Cutting through the Fog of War Commentary
While I’m guilty of offering my views on what is happening in Ukraine myself, I nonetheless have this deeply uncomfortable feeling that social media commentary on a war is like a stadium full of spectators eating popcorn, cheering on their side, morbidly mesmerized by the horror. Also, as I read commentaries or see or hear them on the news, I feel like I am watching a murmuration of pundits, somehow linked, flying in shifting formations drawn by a deeply instinctive attraction to conventional wisdom.
Because Vladimir Putin’s evil is not manifest in the violation of international laws or borders, the havoc wreaked by Russia’s armies is not communicated effectively with stories about dead generals and broken or non-existent command and control structures. The heroism of the people of Ukraine is not conveyed by video after video or burnt out tanks or maps showing Russian advances stalled by fierce fighting. All these things are useful to know or to see, of course. But the thing we get least is what matters most: Lives rent apart, the black depth of irretrievable loss, of love ended in an instant, of missiles and bombs creating not just rubble but leaving hopes and dreams and homes and futures in ashes.
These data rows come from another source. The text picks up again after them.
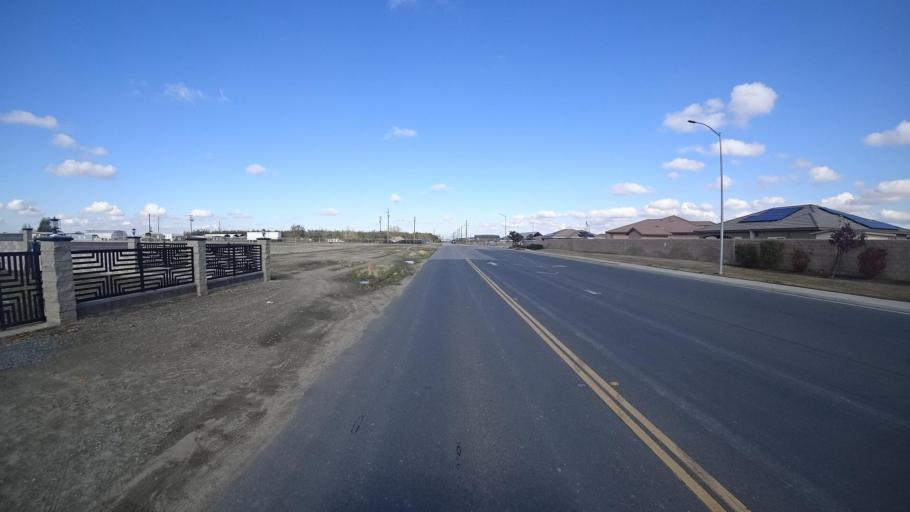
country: US
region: California
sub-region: Kern County
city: McFarland
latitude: 35.6842
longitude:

War is not just a military exercise or the continuation of politics by other means. It is, especially as practice by monsters like Putin, an assault on the spiritual foundations of life, a desire not just to kill and maim but in so doing to crush the will to live of survivors. How do we communicate that? We get glimpses. A bloodied mother on a stretcher being told her newborn is dead and begging to be allowed to die herself now that all is lost. But that is the minute to minute reality on the ground in this nightmare. It is a different such story unfolding in an unending stream of devastating losses. And it is what is important and should lead us to prioritize our compassion and even our fury ahead of our “views” and our “perspectives.”
In covering this war, in seeing it through the lens of social or other media, we get facts and muddled views but seldom capture the truth of this terrible thing that has shattered the world for so many innocents and illustrated the depravity of the authors of this cataclysm. Hard as it is, I think we who want to understand what is happening and what to do about it–we who are fortunate enough to be watching from the comfort and safety of our homes–need to push past and through the mountains of coverage and look for the essential truth of this war.
That will be the individual stories of ten million people uprooted from their homes and tens of thousand dead and more wounded, suffering and grieving. Not statistics but heart-break and courage and perseverance and the senselessness of it all. Here are some ways you can help right now.
Finally, I want to add, that everything said above is true but only moreso…in other words the suffering is just as real but less visible…in all the wars and horrors the world doesn’t cover sufficiently from Xinjiang to Myanmar to Yemen to Ethiopia to Palestine.